*** Begin section ***

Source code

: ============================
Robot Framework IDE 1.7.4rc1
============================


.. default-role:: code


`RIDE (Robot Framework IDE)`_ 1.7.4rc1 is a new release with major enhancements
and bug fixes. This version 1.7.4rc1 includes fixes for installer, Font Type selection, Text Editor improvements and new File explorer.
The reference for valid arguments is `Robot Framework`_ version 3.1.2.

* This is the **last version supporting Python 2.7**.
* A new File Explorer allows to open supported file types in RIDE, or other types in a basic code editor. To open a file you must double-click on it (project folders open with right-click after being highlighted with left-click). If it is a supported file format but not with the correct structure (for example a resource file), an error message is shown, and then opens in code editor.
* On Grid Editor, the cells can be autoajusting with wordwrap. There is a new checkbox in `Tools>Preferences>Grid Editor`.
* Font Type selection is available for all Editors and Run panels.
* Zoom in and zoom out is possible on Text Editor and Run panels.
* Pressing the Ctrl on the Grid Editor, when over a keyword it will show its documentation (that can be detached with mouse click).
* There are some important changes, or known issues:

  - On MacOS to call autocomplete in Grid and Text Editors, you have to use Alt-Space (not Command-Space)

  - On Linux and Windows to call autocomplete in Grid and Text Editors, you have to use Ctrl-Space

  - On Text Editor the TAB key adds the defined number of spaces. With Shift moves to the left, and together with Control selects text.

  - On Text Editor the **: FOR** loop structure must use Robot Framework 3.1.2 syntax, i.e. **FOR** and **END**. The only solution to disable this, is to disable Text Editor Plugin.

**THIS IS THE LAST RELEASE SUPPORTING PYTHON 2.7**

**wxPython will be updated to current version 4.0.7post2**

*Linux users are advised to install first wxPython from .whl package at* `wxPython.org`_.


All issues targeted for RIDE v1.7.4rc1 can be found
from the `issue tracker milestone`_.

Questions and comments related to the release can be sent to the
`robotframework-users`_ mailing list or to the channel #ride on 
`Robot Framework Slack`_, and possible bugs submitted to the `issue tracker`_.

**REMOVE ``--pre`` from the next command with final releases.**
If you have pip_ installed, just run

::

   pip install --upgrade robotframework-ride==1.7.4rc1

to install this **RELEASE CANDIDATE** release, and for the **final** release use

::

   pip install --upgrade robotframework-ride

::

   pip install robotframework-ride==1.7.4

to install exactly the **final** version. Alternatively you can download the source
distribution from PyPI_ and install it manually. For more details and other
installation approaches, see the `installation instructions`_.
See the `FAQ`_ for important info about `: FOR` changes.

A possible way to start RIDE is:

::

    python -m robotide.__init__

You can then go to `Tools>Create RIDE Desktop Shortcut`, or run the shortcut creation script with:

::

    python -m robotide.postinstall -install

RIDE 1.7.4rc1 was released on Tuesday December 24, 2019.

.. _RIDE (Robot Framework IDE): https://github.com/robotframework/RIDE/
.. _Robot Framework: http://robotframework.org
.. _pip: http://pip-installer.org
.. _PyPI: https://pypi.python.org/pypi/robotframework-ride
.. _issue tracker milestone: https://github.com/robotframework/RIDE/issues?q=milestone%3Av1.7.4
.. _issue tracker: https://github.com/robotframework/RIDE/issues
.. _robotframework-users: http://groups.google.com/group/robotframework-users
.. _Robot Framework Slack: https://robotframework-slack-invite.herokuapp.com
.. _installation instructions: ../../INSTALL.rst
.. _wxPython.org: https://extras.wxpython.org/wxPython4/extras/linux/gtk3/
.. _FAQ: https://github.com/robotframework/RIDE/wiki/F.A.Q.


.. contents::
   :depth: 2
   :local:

*** End section ***

What lines in the entries contain "Grid"? Report each one by copying it.

* On Grid Editor, the cells can be autoajusting with wordwrap. There is a new checkbox in `Tools>Preferences>Grid Editor`.
* Pressing the Ctrl on the Grid Editor, when over a keyword it will show its documentation (that can be detached with mouse click).
  - On MacOS to call autocomplete in Grid and Text Editors, you have to use Alt-Space (not Command-Space)
  - On Linux and Windows to call autocomplete in Grid and Text Editors, you have to use Ctrl-Space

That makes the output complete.